▶ _LISTA DE TAREFAS_
1. Transcreva, no texto sobre rastreamento de contatos, o trecho que começa com as palavras "Com a reabertura" e termina com "essencial nesse processo.".
2. Traduza para o inglês a seguinte frase do texto sobre rastreamento de contatos: "A memória humana é falível, e não há garantia de que um indivíduo infectado se lembrará de todos os seus contatos."

▶ _TEXTO FORNECIDO_
━━━━━━

Com a reabertura da economia, alguns líderes, como o governador de Nova York, Andrew Cuomo, já indicaram que o rastreamento de contatos será essencial nesse processo.
Cuomo ressaltou que “com o auxílio de um grande contingente de investigadores, o rastreamento de contatos deve ser implementado para limitar a disseminação do vírus”.
Limitações do Rastreamento Manual de Contatos
O rastreamento de contatos, apesar de sua utilidade, apresenta imprecisões e está longe de ser totalmente eficaz.
Inicialmente, é um processo manual, dependente de entrevistas. A memória humana é falível, e não há garantia de que um indivíduo infectado se lembrará de todos os seus contatos. Além disso, contatos ocasionais com estranhos são praticamente impossíveis de catalogar.

━━━━━━

▶ _INFORMAÇÕES EXTRAÍDAS_
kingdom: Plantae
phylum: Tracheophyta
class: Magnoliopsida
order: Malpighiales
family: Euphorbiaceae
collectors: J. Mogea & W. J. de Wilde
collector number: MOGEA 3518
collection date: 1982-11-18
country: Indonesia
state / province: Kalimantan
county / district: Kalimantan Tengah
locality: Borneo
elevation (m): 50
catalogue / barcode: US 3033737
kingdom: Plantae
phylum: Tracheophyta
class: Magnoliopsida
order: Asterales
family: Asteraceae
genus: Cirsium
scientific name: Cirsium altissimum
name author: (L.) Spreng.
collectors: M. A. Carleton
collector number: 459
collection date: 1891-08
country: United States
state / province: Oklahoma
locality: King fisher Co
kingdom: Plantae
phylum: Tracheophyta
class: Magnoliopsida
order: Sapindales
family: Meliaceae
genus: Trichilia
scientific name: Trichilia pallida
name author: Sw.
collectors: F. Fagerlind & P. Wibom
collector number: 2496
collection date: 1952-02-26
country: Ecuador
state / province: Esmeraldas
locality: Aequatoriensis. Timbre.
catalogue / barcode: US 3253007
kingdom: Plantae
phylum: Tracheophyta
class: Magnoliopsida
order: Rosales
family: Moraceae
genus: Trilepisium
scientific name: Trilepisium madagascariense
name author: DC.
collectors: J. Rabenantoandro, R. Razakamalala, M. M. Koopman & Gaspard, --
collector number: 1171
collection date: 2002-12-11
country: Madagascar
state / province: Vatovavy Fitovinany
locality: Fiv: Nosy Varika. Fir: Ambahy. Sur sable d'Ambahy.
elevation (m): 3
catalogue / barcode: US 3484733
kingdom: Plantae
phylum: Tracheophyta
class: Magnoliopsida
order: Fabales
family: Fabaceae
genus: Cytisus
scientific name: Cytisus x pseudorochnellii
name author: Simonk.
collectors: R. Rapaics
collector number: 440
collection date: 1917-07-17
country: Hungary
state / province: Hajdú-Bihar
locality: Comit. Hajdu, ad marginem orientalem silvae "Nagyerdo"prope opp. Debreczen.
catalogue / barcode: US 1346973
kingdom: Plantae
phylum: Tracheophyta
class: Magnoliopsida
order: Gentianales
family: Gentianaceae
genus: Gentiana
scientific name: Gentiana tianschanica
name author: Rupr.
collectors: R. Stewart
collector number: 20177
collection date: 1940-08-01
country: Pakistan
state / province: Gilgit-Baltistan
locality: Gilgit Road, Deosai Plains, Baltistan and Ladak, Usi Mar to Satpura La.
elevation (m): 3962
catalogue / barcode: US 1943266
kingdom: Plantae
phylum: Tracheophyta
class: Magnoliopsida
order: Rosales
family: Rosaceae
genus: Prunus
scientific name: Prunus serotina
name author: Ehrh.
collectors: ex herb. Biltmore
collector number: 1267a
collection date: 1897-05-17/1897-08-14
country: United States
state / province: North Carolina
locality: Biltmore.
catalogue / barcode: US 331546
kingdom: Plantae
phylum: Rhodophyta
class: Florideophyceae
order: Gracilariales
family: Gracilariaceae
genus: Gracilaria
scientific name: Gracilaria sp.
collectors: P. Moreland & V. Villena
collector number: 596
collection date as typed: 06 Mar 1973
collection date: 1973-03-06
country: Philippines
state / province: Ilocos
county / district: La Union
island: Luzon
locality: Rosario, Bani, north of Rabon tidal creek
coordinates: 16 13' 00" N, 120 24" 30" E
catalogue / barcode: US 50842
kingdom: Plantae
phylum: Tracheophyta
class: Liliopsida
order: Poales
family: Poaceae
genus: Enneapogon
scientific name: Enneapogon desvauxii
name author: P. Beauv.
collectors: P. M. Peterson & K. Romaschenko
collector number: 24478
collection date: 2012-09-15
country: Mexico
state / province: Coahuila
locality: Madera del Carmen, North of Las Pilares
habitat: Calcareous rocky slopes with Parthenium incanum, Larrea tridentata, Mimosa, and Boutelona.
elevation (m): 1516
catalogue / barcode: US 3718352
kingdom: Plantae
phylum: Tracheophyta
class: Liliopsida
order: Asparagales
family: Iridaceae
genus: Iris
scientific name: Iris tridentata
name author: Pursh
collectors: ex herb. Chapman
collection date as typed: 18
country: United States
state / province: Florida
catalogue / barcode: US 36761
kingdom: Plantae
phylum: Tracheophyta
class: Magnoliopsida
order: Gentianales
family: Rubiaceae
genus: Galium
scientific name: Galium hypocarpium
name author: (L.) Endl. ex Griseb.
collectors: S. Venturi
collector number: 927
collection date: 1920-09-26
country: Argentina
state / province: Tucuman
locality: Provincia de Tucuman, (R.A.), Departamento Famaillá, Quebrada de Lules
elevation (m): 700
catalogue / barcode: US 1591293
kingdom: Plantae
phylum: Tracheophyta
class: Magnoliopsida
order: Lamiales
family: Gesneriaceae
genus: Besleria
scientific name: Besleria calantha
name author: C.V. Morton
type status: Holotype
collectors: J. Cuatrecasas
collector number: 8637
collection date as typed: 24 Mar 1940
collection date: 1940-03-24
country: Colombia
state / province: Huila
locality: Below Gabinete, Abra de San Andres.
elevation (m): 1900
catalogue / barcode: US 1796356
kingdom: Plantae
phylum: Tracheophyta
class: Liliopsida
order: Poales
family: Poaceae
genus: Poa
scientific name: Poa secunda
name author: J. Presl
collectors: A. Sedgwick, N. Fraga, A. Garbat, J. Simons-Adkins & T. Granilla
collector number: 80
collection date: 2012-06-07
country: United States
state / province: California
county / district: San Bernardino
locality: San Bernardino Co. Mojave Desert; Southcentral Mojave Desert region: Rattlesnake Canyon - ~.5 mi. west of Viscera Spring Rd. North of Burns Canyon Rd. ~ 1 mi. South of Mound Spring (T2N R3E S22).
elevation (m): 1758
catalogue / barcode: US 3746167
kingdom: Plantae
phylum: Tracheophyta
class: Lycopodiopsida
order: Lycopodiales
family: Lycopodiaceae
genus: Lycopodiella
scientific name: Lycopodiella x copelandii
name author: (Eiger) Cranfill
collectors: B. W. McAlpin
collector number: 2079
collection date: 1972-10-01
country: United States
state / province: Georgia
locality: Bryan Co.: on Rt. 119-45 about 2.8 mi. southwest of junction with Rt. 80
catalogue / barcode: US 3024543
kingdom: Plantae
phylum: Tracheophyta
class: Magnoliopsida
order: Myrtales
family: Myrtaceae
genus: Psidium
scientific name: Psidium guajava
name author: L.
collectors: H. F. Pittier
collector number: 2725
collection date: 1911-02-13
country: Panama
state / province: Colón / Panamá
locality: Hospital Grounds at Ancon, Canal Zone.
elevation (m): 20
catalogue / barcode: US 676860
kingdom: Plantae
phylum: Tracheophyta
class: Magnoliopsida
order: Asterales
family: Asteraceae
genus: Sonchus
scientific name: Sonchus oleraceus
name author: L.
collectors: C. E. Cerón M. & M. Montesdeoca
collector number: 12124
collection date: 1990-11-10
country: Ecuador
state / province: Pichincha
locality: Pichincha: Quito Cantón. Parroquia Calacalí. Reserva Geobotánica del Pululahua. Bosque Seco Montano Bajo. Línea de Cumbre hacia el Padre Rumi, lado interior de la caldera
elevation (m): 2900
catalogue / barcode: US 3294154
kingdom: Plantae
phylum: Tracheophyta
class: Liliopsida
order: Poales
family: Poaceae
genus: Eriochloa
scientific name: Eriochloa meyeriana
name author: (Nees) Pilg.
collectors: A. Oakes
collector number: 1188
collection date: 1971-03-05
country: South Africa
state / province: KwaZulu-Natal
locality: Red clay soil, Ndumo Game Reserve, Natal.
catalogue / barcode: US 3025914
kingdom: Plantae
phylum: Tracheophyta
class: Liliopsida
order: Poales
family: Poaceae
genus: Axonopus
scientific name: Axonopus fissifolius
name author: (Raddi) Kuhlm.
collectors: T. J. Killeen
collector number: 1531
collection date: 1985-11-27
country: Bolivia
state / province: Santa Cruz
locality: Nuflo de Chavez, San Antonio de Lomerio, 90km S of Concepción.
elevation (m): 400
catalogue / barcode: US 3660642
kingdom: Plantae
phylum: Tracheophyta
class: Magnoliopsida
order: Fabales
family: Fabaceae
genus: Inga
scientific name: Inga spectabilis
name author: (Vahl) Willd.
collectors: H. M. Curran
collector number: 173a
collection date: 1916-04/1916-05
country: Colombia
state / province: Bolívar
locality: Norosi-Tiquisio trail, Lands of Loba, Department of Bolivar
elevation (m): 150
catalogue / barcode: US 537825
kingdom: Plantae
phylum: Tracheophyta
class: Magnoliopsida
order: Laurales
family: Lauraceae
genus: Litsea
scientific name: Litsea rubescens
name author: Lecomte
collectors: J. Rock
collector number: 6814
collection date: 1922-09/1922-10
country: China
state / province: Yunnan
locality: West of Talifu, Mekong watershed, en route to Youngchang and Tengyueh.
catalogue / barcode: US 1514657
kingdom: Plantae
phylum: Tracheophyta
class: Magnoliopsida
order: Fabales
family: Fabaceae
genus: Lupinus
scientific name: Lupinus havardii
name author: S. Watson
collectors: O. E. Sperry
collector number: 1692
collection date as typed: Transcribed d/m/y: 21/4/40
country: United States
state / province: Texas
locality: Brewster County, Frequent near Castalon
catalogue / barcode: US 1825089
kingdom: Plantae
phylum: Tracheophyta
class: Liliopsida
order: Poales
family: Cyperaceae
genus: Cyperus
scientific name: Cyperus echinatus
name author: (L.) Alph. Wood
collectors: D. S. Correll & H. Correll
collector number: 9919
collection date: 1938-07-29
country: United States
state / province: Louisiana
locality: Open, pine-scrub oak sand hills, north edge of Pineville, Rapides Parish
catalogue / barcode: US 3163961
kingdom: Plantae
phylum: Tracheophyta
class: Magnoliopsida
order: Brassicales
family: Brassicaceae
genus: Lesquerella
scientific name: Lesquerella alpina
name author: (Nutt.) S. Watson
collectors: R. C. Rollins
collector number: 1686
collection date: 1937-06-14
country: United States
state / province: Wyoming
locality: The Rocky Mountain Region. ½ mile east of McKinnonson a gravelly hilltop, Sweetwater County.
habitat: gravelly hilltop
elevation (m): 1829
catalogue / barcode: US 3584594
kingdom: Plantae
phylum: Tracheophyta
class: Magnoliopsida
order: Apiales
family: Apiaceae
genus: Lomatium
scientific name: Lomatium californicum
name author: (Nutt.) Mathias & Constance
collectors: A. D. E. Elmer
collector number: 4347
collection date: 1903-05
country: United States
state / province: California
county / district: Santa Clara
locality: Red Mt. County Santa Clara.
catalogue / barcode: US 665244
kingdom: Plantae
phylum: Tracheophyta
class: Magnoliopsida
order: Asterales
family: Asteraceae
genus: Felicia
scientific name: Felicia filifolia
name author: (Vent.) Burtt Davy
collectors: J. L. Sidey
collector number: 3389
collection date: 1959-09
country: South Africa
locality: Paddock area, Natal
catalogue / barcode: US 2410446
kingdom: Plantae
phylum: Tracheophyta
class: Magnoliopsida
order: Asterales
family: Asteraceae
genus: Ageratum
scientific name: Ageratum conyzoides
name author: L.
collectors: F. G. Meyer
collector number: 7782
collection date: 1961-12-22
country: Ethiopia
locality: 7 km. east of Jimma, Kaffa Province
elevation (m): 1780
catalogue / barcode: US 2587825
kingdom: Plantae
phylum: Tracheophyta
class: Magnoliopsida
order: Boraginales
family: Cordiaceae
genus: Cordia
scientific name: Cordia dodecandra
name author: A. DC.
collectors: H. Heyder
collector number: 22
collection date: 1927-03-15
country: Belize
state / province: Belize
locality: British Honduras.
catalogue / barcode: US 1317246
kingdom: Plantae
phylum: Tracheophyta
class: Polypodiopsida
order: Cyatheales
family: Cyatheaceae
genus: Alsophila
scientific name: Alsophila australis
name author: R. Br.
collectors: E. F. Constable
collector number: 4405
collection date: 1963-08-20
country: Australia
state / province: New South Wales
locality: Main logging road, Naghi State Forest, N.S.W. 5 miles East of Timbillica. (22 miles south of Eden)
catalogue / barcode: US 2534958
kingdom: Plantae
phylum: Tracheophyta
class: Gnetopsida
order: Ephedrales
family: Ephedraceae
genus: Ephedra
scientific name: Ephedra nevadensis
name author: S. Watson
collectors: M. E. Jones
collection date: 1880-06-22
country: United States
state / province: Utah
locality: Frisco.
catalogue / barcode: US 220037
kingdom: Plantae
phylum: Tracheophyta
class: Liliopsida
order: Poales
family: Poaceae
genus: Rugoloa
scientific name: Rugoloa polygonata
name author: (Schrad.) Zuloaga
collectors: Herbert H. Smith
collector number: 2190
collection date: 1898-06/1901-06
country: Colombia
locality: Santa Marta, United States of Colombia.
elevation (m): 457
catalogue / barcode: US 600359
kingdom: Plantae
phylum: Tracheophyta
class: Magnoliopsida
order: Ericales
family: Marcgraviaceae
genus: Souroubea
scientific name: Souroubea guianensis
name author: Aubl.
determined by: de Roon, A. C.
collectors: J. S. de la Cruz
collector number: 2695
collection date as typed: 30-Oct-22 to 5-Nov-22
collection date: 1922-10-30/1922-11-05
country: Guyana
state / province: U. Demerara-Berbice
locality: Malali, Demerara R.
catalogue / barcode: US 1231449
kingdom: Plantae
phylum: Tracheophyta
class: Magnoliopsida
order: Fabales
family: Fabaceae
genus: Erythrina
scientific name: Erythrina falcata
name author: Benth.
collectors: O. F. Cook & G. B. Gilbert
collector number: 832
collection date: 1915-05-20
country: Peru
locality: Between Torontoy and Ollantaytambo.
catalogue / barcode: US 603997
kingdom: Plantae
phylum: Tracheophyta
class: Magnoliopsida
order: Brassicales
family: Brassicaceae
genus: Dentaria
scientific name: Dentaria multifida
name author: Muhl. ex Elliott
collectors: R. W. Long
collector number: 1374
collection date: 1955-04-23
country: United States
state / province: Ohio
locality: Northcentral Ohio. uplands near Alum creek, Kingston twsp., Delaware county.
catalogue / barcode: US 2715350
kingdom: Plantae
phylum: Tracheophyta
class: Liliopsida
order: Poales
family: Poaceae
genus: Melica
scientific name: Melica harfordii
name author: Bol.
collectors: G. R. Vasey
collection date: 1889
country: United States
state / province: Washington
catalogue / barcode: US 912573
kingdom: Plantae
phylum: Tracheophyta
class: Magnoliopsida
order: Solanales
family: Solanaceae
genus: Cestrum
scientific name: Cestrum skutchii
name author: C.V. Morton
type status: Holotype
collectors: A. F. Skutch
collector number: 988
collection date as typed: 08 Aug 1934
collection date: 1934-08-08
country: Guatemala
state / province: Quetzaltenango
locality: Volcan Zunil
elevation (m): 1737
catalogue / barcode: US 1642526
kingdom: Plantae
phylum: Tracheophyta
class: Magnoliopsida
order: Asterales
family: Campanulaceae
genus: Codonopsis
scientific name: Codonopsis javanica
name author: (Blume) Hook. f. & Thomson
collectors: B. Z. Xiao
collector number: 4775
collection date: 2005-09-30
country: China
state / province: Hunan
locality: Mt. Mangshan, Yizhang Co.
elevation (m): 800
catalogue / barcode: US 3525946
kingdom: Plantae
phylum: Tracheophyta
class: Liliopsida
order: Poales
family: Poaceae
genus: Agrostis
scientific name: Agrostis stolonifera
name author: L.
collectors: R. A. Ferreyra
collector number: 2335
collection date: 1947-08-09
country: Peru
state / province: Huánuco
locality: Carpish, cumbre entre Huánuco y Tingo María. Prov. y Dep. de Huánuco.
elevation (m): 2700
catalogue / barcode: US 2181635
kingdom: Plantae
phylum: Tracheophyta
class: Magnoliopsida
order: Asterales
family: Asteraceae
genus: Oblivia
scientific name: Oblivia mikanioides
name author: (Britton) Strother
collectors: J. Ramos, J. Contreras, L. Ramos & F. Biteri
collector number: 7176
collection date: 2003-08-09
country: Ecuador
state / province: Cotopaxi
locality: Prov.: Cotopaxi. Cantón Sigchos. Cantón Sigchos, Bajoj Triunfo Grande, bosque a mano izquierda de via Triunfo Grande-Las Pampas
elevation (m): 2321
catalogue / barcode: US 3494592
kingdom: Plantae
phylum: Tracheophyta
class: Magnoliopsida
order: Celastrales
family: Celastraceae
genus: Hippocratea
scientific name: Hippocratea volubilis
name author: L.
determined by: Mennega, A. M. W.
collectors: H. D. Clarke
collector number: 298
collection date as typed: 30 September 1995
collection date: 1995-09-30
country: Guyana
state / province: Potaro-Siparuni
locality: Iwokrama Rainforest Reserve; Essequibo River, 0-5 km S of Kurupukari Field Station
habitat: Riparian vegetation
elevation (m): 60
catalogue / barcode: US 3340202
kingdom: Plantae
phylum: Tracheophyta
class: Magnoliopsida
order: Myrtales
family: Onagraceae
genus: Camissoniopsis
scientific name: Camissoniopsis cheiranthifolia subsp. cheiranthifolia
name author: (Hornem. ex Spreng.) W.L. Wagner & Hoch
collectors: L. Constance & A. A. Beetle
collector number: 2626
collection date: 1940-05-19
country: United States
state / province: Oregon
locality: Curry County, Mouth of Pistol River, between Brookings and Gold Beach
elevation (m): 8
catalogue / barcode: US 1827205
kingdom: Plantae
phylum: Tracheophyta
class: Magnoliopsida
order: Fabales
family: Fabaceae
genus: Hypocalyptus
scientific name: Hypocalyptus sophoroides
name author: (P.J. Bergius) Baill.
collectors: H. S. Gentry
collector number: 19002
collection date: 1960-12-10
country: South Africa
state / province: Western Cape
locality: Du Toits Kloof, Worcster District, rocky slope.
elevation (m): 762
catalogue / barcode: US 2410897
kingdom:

━━━━━━

▶ _SOLUÇÕES POR TAREFA_
1.
Com a reabertura da economia, alguns líderes, como o governador de Nova York, Andrew Cuomo, já indicaram que o rastreamento de contatos será essencial nesse processo.

2. Human memory is fallible, and there is no guarantee that an infected individual will remember all of their contacts.